Спустился вечер. Обычно тусклые, мигающие зеленым светом газовые рожки сегодня ярко озаряли углы и перекрестки. Через мелкий моросящий снежок просквозила озаренная снизу и увенчанная колесницей колоннада театра. Все казалось преддверием неслыханных чудес. И с той минуты, когда всклокоченный дирижер взмахнул палочкой и бросил в потемневший зал дерзкие звуки увертюры к «Руслану», Сергей больше не принадлежал себе. Палаты Светозара, и Голова, и пляски дев Наины, и «Любви роскошная звезда» — все это было свое, русское и ни капельки не походило ни на Черни, ни на Бургмюллера, ни на «Хорошо темперированный клавир». Он весь был там, где золотые, пурпуровые, зеленые и фиолетовые лучи переплетались, повинуясь движению музыки.
Музыка не смолкла и под занавес, а последовала за ними на снежную площадь. Разговор о Глинке продолжался в санях.
Не многим было дано так говорить, как Николай Сергеевич. У него был звучный, артистически поставленный голос, чеканная образная речь, богатая интонациями со звонким упором на «н». Он умэл в немногих словах передать самую суть, само дыхание пушкинских лет, сердце гениального замысла, раскрытое в слове и музыке.
«А ведь он добрый, хороший! — думал Сергей, глядя на учителя во все глаза. — Ей-богу, добрый…»
Когда ехали домой после долгого ужина в трактире Патрикеева, головы «зверят» качались от усталости.
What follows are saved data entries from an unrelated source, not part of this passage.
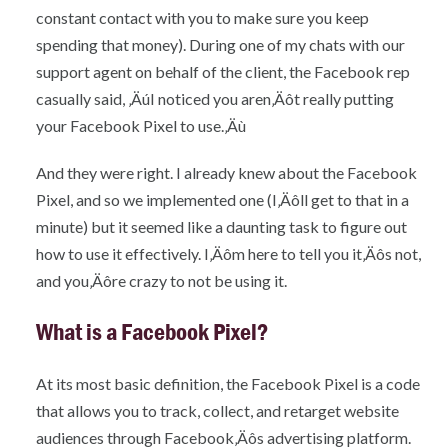
constant contact with you to make sure you keep
spending that money). During one of my chats with our
support agent on behalf of the client, the Facebook rep
casually said, ‚ÄúI noticed you aren‚Äôt really putting
your Facebook Pixel to use.‚Äù
And they were right. I already knew about the Facebook
Pixel, and so we implemented one (I‚Äôll get to that in a
minute) but it seemed like a daunting task to figure out
how to use it effectively. I‚Äôm here to tell you it‚Äôs not,
and you‚Äôre crazy to not be using it.
What is a Facebook Pixel?
At its most basic definition, the Facebook Pixel is a code
that allows you to track, collect, and retarget website
audiences through Facebook‚Äôs advertising platform.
— Однако… — Зверев взглянул на часы. — Время, мальчики! Два без четверти. Кто завтра начинает?
Через пенсне он посмотрел на вывешенный над фортепьяно «артикул».
— Ага!.. Сережа! Хорошо. Спать, мальчики. Спать! — И чары Наины развеялись дымом.
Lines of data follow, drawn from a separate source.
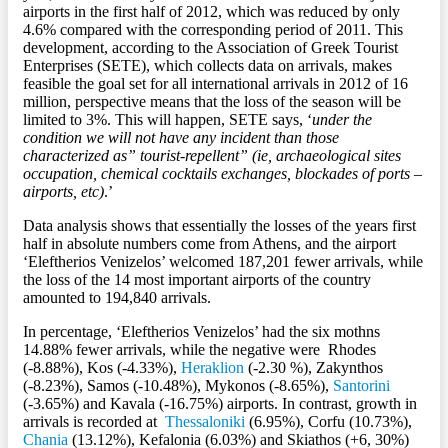
airports in the first half of 2012, which was reduced by only
4.6% compared with the corresponding period of 2011. This
development, according to the Association of Greek Tourist
Enterprises (SETE), which collects data on arrivals, makes
feasible the goal set for all international arrivals in 2012 of 16
million, perspective means that the loss of the season will be
limited to 3%. This will happen, SETE says, ‘
under the
condition we will not have any incident than those
characterized as” tourist-repellent” (ie, archaeological sites
occupation, chemical cocktails exchanges, blockades of ports –
airports, etc)
.’
Data analysis shows that essentially the losses of the years first
half in absolute numbers come from Athens, and the airport
‘Eleftherios Venizelos’ welcomed 187,201 fewer arrivals, while
the loss of the 14 most important airports of the country
amounted to 194,840 arrivals.
In percentage, ‘Eleftherios Venizelos’ had the six mothns
14.88% fewer arrivals, while the negative were Rhodes
(-8.88%), Kos (-4.33%),
Heraklion
(-2.30 %), Zakynthos
(-8.23%), Samos (-10.48%), Mykonos (-8.65%),
Santorini
(-3.65%) and Kavala (-16.75%) airports. In contrast, growth in
arrivals is recorded at
Thessaloniki
(6.95%), Corfu (10.73%),
Chania
(13.12%), Kefalonia (6.03%) and Skiathos (+6, 30%)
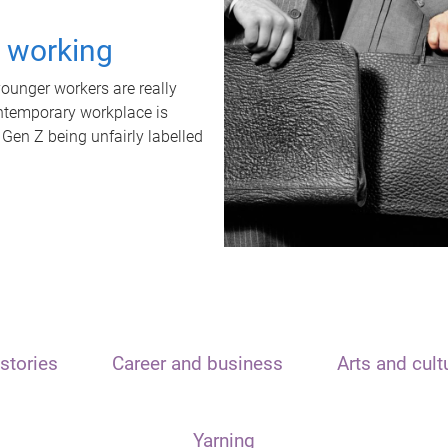
t working
unger workers are really
ontemporary workplace is
 Gen Z being unfairly labelled
stories
Career and business
Arts and cult
Yarning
Сергей заморгал глазами, не совсем еще ясно понимая, о чем идет речь.
Он понял это только четырьмя часами позже, когда Анна Сергеевна неумолимо подняла его, заставила одеться и сесть за фортепьяно. Две лампы-«чудо» горели, освещая и обогревая еще не вытопленную комнату.
Руки Сергея по привычке принялись чеканить гаммы.
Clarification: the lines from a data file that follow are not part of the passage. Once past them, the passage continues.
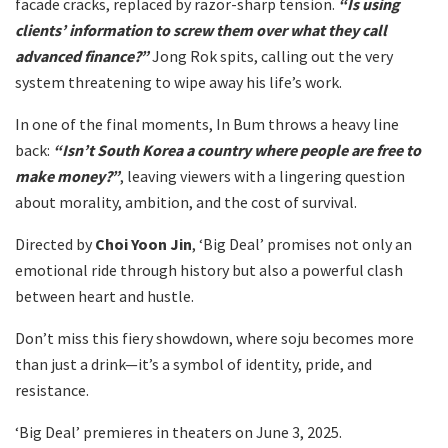
facade cracks, replaced by razor-sharp tension.
“Is using
clients’ information to screw them over what they call
advanced finance?”
Jong Rok spits, calling out the very
system threatening to wipe away his life’s work.
In one of the final moments, In Bum throws a heavy line
back:
“Isn’t South Korea a country where people are free to
make money?”
, leaving viewers with a lingering question
about morality, ambition, and the cost of survival.
Directed by
Choi Yoon Jin
, ‘Big Deal’ promises not only an
emotional ride through history but also a powerful clash
between heart and hustle.
Don’t miss this fiery showdown, where soju becomes more
than just a drink—it’s a symbol of identity, pride, and
resistance.
‘Big Deal’ premieres in theaters on June 3, 2025.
Но сам Сергей, шатаясь и глотая слезы нетерпимой обиды, едва сидел на табурете, и несчастнее его не было в те минуты на всем белом свете.
Беззвучно шевеля губами, он жаловался на судьбу и звал бабушку. Вдруг комната поплыла перед глазами.
— Врешь! — казалось, над самым ухом загремел страшный голос.
Высокая грозная фигура, всклокоченная, в одном нижнем белье, бесшумно выросла на пороге и так же внезапно исчезла. След жестокого испуга остался надолго, может быть навсегда.